« Chaque acteur doit choisir une plateforme agréée et immatriculée par la Direction Générale des Finances Publiques (DGFIP), qui servira de boîte aux lettres pour envoyer et recevoir des factures standardisées aux formats européens reconnus en France par l'AFNOR », explique Sébastien Rabineau, directeur du projet facturation électronique à la DGFIP.
D'ici au 1er septembre 2026, toutes les entreprises devront désigner une plateforme agréée pour recevoir les e-factures. Dès cette date, l'émission d'e-factures sera obligatoire pour les grandes entreprises et ETI, et à partir du 1er septembre 2027 pour les PME et TPE.

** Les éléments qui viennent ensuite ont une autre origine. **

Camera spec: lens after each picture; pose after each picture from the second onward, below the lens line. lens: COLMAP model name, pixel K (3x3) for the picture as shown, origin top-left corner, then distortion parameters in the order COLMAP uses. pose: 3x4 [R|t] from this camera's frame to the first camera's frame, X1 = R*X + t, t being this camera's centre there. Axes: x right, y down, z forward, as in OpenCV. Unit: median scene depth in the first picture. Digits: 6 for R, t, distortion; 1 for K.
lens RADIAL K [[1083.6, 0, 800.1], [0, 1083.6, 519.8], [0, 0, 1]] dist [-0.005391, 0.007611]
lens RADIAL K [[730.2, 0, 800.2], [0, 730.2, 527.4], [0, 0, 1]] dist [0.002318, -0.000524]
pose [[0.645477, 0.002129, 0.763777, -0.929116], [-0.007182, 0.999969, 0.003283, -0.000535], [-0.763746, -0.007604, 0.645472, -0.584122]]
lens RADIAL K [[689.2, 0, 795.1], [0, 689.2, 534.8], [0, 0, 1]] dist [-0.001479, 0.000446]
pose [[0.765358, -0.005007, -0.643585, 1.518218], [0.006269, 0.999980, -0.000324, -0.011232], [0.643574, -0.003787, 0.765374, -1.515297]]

Compte pro : ce qui va changer avec le big-bang de la facturation électronique
Qonto désormais officiellement agréée
118 solutions sont d'ores et déjà agréées par la DGFIP. La néobanque des professionnels Qonto en fait désormais partie. C'est officiel. Selon la néobanque, plus de 220 000 entreprises ont déjà choisi Qonto comme plateforme de facturation électronique. « Elles recevront ainsi toutes leurs factures au format électronique automatiquement sur Qonto dès septembre 2026 », précise encore la néobanque dans un communiqué.
« La facturation électronique n'est pas qu'un sujet de conformité. Les premiers usages montrent qu'elle simplifie la gestion, accélère les paiements et sécurise la trésorerie. Les entreprises qui s'y mettent dès maintenant prennent une longueur d'avance. », explique Philippine Rougevin-Baville, directrice générale Europe de l'Ouest chez Qonto.
Qonto propose déjà ce service. En effet, selon la néobanque, plus de 27 000 factures électroniques ont déjà été traitées avec « un pic d'activité début janvier, avec plusieurs milliers de factures électroniques échangées en une seule semaine, et une progression continue depuis décembre ». Cette « officialisation gouvernementale » montre toutefois que Qonto répond à l'ensemble des exigences réglementaires.